_Collected data_

◇ ◇ ◇ ◇ ◇

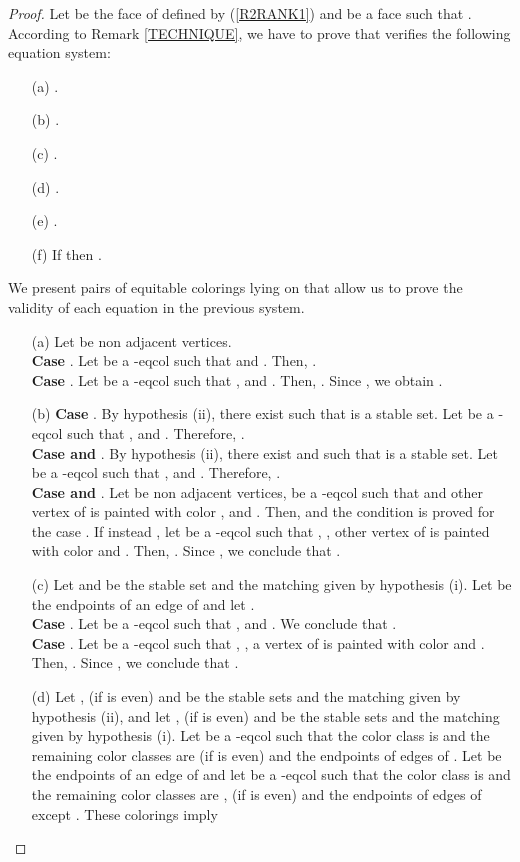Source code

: \begin{proof}
Let  be the face of  defined by (\ref{R2RANK1}) and
 be a face such that .
According to Remark \ref{TECHNIQUE}, we have to prove that  verifies the following equation system: 
\begin{enumerate}
\item[(a)] .
\item[(b)] .
\item[(c)] .
\item[(d)] .
\item[(e)] .
\item[(f)] If  then .
\end{enumerate}
We present pairs of equitable colorings lying on  that allow us to
prove the validity of each equation in the previous system.
\begin{enumerate}
\item[(a)] Let  be non adjacent vertices.\\
\textbf{Case }. Let  be a -eqcol such that  and
. Then, .\\
\textbf{Case }. 
Let  be a -eqcol such that ,  and . Then, 
. Since , we obtain .
\item[(b)] \textbf{Case }. 
By hypothesis (ii), there exist  such that  is a stable set.
Let  be a -eqcol such that ,  and
. Therefore, .\\
\textbf{Case  and }. By hypothesis (ii), there exist  and  such
that   is a stable set. Let  be a -eqcol such that , 
and . Therefore, .\\
\textbf{Case  and }. Let  be non adjacent vertices,
 be a -eqcol such that  and other vertex
of  is painted with color , and .
Then,  and the condition is proved for the case .
If instead , let  be a -eqcol such that , , other vertex of  is
painted with color  and . Then, 
.
Since , we conclude that .
\item[(c)] Let  and  be the stable set and the matching given by hypothesis (i). Let  be
the endpoints of an edge of  and let .\\
\textbf{Case }. Let  be a -eqcol such that ,  and
. We conclude that .\\
\textbf{Case }. Let  be a -eqcol such that , , a vertex of  is
painted with color  and . Then,
.
Since , we conclude that
.
\item[(d)] Let ,  (if  is even) and  be the stable sets and the matching given
by hypothesis (ii), and let ,  (if  is even) and  be the stable sets and the matching given by hypothesis
(i). Let  be a -eqcol such that the color class  is  and the
remaining color classes are  (if  is even) and the endpoints of edges of .
Let  be the endpoints of an edge of  and
let  be a -eqcol such that the color class  is  and the
remaining color classes are ,  (if  is even) and the endpoints of edges of  except
. These colorings imply


\end{enumerate}
\end{proof}
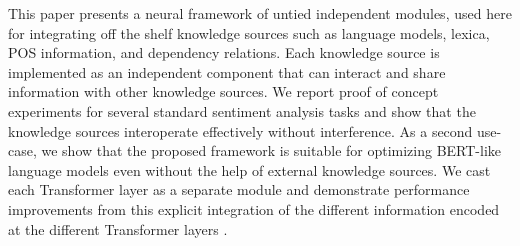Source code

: This paper presents a neural framework of untied independent modules, used here for integrating off the shelf knowledge sources such as language models, lexica, POS information, and dependency relations. Each knowledge source is implemented as an independent component that can interact and share information with other knowledge sources. We report proof of concept experiments for several standard sentiment analysis tasks and show that the knowledge sources interoperate effectively without interference. As a second use-case, we show that the proposed framework is suitable for optimizing  BERT-like language models even without the help of external knowledge sources. We cast each Transformer layer as a separate module and demonstrate performance improvements from this explicit integration of the different information encoded at the different Transformer layers .
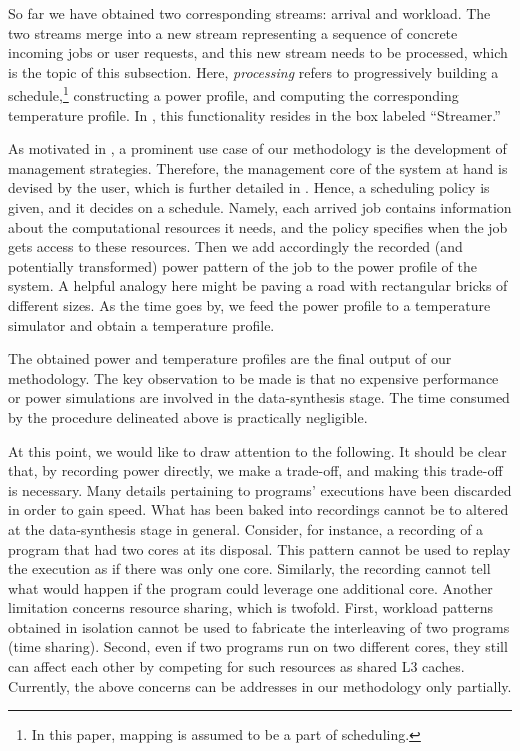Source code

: So far we have obtained two corresponding streams: arrival and workload. The two
streams merge into a new stream representing a sequence of concrete incoming
jobs or user requests, and this new stream needs to be processed, which is the
topic of this subsection. Here, \emph{processing} refers to progressively
building a schedule,\footnote{In this paper, mapping is assumed to be a part of
scheduling.} constructing a power profile, and computing the corresponding
temperature profile. In , this functionality resides in the
box labeled ``Streamer.''

As motivated in , a prominent use case of our methodology is
the development of management strategies. Therefore, the management core of the
system at hand is devised by the user, which is further detailed in
. Hence, a scheduling policy is given, and it decides on a schedule.
Namely, each arrived job contains information about the computational resources
it needs, and the policy specifies when the job gets access to these resources.
Then we add accordingly the recorded (and potentially transformed) power pattern
of the job to the power profile of the system. A helpful analogy here might be
paving a road with rectangular bricks of different sizes. As the time goes by,
we feed the power profile to a temperature simulator and obtain a temperature
profile.

The obtained power and temperature profiles are the final output of our
methodology. The key observation to be made is that no expensive performance or
power simulations are involved in the data-synthesis stage. The time consumed by
the procedure delineated above is practically negligible.

At this point, we would like to draw attention to the following. It should be
clear that, by recording power directly, we make a trade-off, and making this
trade-off is necessary. Many details pertaining to programs' executions have
been discarded in order to gain speed. What has been baked into recordings
cannot be to altered at the data-synthesis stage in general. Consider, for
instance, a recording of a program that had two cores at its disposal. This
pattern cannot be used to replay the execution as if there was only one core.
Similarly, the recording cannot tell what would happen if the program could
leverage one additional core. Another limitation concerns resource sharing,
which is twofold. First, workload patterns obtained in isolation cannot be used
to fabricate the interleaving of two programs (time sharing). Second, even if
two programs run on two different cores, they still can affect each other by
competing for such resources as shared L3 caches. Currently, the above concerns
can be addresses in our methodology only partially.
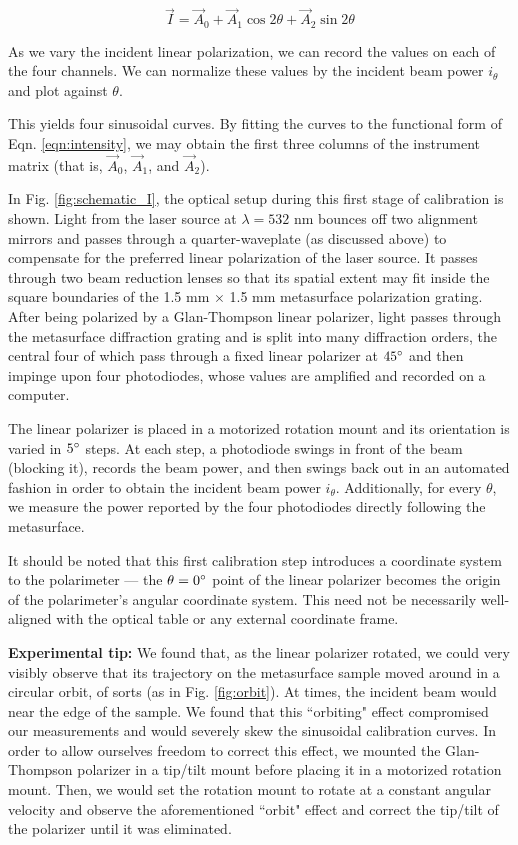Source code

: \documentclass[footinbib,aps,prl,superscriptaddress]{revtex4-1}
\begin{document}
\begin{equation}
	\label{eqn:intensity}
	\vec{I} = \vec{A}_0 + \vec{A}_1 \cos2\theta + \vec{A}_2 \sin 2\theta
\end{equation} 

As we vary the incident linear polarization, we can record the values on each of the four channels. We can normalize these values by the incident beam power $i_{\theta}$ and plot against $\theta$.

This yields four sinusoidal curves. By fitting the curves to the functional form of Eqn. \ref{eqn:intensity}, we may obtain the first three columns of the instrument matrix (that is, $\vec{A}_0$, $\vec{A}_1$, and $\vec{A}_2$).

In Fig. \ref{fig:schematic_I}, the optical setup during this first stage of calibration is shown. Light from the laser source at $\lambda=532$ nm bounces off two alignment mirrors and passes through a quarter-waveplate (as discussed above) to compensate for the preferred linear polarization of the laser source. It passes through two beam reduction lenses so that its spatial extent may fit inside the square boundaries of the 1.5 mm $\times$ 1.5 mm metasurface polarization grating. After being polarized by a Glan-Thompson linear polarizer, light passes through the metasurface diffraction grating and is split into many diffraction orders, the central four of which pass through a fixed linear polarizer at $45\degree$ and then impinge upon four photodiodes, whose values are amplified and recorded on a computer.

The linear polarizer is placed in a motorized rotation mount and its orientation is varied in $5\degree$ steps. At each step, a photodiode swings in front of the beam (blocking it), records the beam power, and then swings back out in an automated fashion in order to obtain the incident beam power $i_{\theta}$. Additionally, for every $\theta$, we measure the power reported by the four photodiodes directly following the metasurface.

It should be noted that this first calibration step introduces a coordinate system to the polarimeter --- the $\theta = 0\degree$ point of the linear polarizer becomes the origin of the polarimeter's angular coordinate system. This need not be necessarily well-aligned with the optical table or any external coordinate frame.

\textbf{Experimental tip:} We found that, as the linear polarizer rotated, we could very visibly observe that its trajectory on the metasurface sample moved around in a circular orbit, of sorts (as in Fig. \ref{fig:orbit}). At times, the incident beam would near the edge of the sample. We found that this ``orbiting" effect compromised our measurements and would severely skew the sinusoidal calibration curves. In order to allow ourselves freedom to correct this effect, we mounted the Glan-Thompson polarizer in a tip/tilt mount before placing it in a motorized rotation mount. Then, we would set the rotation mount to rotate at a constant angular velocity and observe the aforementioned ``orbit" effect and correct the tip/tilt of the polarizer until it was eliminated.
\end{document}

◇ ◇ ◇ ◇ ◇

_The task_
What you return must match the entries above exactly, apart from the pictures, which are left out.

_Output for this exercise_
Source code

: \begin{proof}
Let  be the face of  defined by (\ref{R2RANK1}) and
 be a face such that .
According to Remark \ref{TECHNIQUE}, we have to prove that  verifies the following equation system: 
\begin{enumerate}
\item[(a)] .
\item[(b)] .
\item[(c)] .
\item[(d)] .
\item[(e)] .
\item[(f)] If  then .
\end{enumerate}
We present pairs of equitable colorings lying on  that allow us to
prove the validity of each equation in the previous system.
\begin{enumerate}
\item[(a)] Let  be non adjacent vertices.\\
\textbf{Case }. Let  be a -eqcol such that  and
. Then, .\\
\textbf{Case }. 
Let  be a -eqcol such that ,  and . Then, 
. Since , we obtain .
\item[(b)] \textbf{Case }. 
By hypothesis (ii), there exist  such that  is a stable set.
Let  be a -eqcol such that ,  and
. Therefore, .\\
\textbf{Case  and }. By hypothesis (ii), there exist  and  such
that   is a stable set. Let  be a -eqcol such that , 
and . Therefore, .\\
\textbf{Case  and }. Let  be non adjacent vertices,
 be a -eqcol such that  and other vertex
of  is painted with color , and .
Then,  and the condition is proved for the case .
If instead , let  be a -eqcol such that , , other vertex of  is
painted with color  and . Then, 
.
Since , we conclude that .
\item[(c)] Let  and  be the stable set and the matching given by hypothesis (i). Let  be
the endpoints of an edge of  and let .\\
\textbf{Case }. Let  be a -eqcol such that ,  and
. We conclude that .\\
\textbf{Case }. Let  be a -eqcol such that , , a vertex of  is
painted with color  and . Then,
.
Since , we conclude that
.
\item[(d)] Let ,  (if  is even) and  be the stable sets and the matching given
by hypothesis (ii), and let ,  (if  is even) and  be the stable sets and the matching given by hypothesis
(i). Let  be a -eqcol such that the color class  is  and the
remaining color classes are  (if  is even) and the endpoints of edges of .
Let  be the endpoints of an edge of  and
let  be a -eqcol such that the color class  is  and the
remaining color classes are ,  (if  is even) and the endpoints of edges of  except
. These colorings imply


\end{enumerate}
\end{proof}
Source code

: This paper presents a neural framework of untied independent modules, used here for integrating off the shelf knowledge sources such as language models, lexica, POS information, and dependency relations. Each knowledge source is implemented as an independent component that can interact and share information with other knowledge sources. We report proof of concept experiments for several standard sentiment analysis tasks and show that the knowledge sources interoperate effectively without interference. As a second use-case, we show that the proposed framework is suitable for optimizing  BERT-like language models even without the help of external knowledge sources. We cast each Transformer layer as a separate module and demonstrate performance improvements from this explicit integration of the different information encoded at the different Transformer layers .
Source code

: So far we have obtained two corresponding streams: arrival and workload. The two
streams merge into a new stream representing a sequence of concrete incoming
jobs or user requests, and this new stream needs to be processed, which is the
topic of this subsection. Here, \emph{processing} refers to progressively
building a schedule,\footnote{In this paper, mapping is assumed to be a part of
scheduling.} constructing a power profile, and computing the corresponding
temperature profile. In , this functionality resides in the
box labeled ``Streamer.''

As motivated in , a prominent use case of our methodology is
the development of management strategies. Therefore, the management core of the
system at hand is devised by the user, which is further detailed in
. Hence, a scheduling policy is given, and it decides on a schedule.
Namely, each arrived job contains information about the computational resources
it needs, and the policy specifies when the job gets access to these resources.
Then we add accordingly the recorded (and potentially transformed) power pattern
of the job to the power profile of the system. A helpful analogy here might be
paving a road with rectangular bricks of different sizes. As the time goes by,
we feed the power profile to a temperature simulator and obtain a temperature
profile.

The obtained power and temperature profiles are the final output of our
methodology. The key observation to be made is that no expensive performance or
power simulations are involved in the data-synthesis stage. The time consumed by
the procedure delineated above is practically negligible.

At this point, we would like to draw attention to the following. It should be
clear that, by recording power directly, we make a trade-off, and making this
trade-off is necessary. Many details pertaining to programs' executions have
been discarded in order to gain speed. What has been baked into recordings
cannot be to altered at the data-synthesis stage in general. Consider, for
instance, a recording of a program that had two cores at its disposal. This
pattern cannot be used to replay the execution as if there was only one core.
Similarly, the recording cannot tell what would happen if the program could
leverage one additional core. Another limitation concerns resource sharing,
which is twofold. First, workload patterns obtained in isolation cannot be used
to fabricate the interleaving of two programs (time sharing). Second, even if
two programs run on two different cores, they still can affect each other by
competing for such resources as shared L3 caches. Currently, the above concerns
can be addresses in our methodology only partially.
Source code

: \documentclass[footinbib,aps,prl,superscriptaddress]{revtex4-1}
\begin{document}
\begin{equation}
	\label{eqn:intensity}
	\vec{I} = \vec{A}_0 + \vec{A}_1 \cos2\theta + \vec{A}_2 \sin 2\theta
\end{equation} 

As we vary the incident linear polarization, we can record the values on each of the four channels. We can normalize these values by the incident beam power $i_{\theta}$ and plot against $\theta$.

This yields four sinusoidal curves. By fitting the curves to the functional form of Eqn. \ref{eqn:intensity}, we may obtain the first three columns of the instrument matrix (that is, $\vec{A}_0$, $\vec{A}_1$, and $\vec{A}_2$).

In Fig. \ref{fig:schematic_I}, the optical setup during this first stage of calibration is shown. Light from the laser source at $\lambda=532$ nm bounces off two alignment mirrors and passes through a quarter-waveplate (as discussed above) to compensate for the preferred linear polarization of the laser source. It passes through two beam reduction lenses so that its spatial extent may fit inside the square boundaries of the 1.5 mm $\times$ 1.5 mm metasurface polarization grating. After being polarized by a Glan-Thompson linear polarizer, light passes through the metasurface diffraction grating and is split into many diffraction orders, the central four of which pass through a fixed linear polarizer at $45\degree$ and then impinge upon four photodiodes, whose values are amplified and recorded on a computer.

The linear polarizer is placed in a motorized rotation mount and its orientation is varied in $5\degree$ steps. At each step, a photodiode swings in front of the beam (blocking it), records the beam power, and then swings back out in an automated fashion in order to obtain the incident beam power $i_{\theta}$. Additionally, for every $\theta$, we measure the power reported by the four photodiodes directly following the metasurface.

It should be noted that this first calibration step introduces a coordinate system to the polarimeter --- the $\theta = 0\degree$ point of the linear polarizer becomes the origin of the polarimeter's angular coordinate system. This need not be necessarily well-aligned with the optical table or any external coordinate frame.

\textbf{Experimental tip:} We found that, as the linear polarizer rotated, we could very visibly observe that its trajectory on the metasurface sample moved around in a circular orbit, of sorts (as in Fig. \ref{fig:orbit}). At times, the incident beam would near the edge of the sample. We found that this ``orbiting" effect compromised our measurements and would severely skew the sinusoidal calibration curves. In order to allow ourselves freedom to correct this effect, we mounted the Glan-Thompson polarizer in a tip/tilt mount before placing it in a motorized rotation mount. Then, we would set the rotation mount to rotate at a constant angular velocity and observe the aforementioned ``orbit" effect and correct the tip/tilt of the polarizer until it was eliminated.
\end{document}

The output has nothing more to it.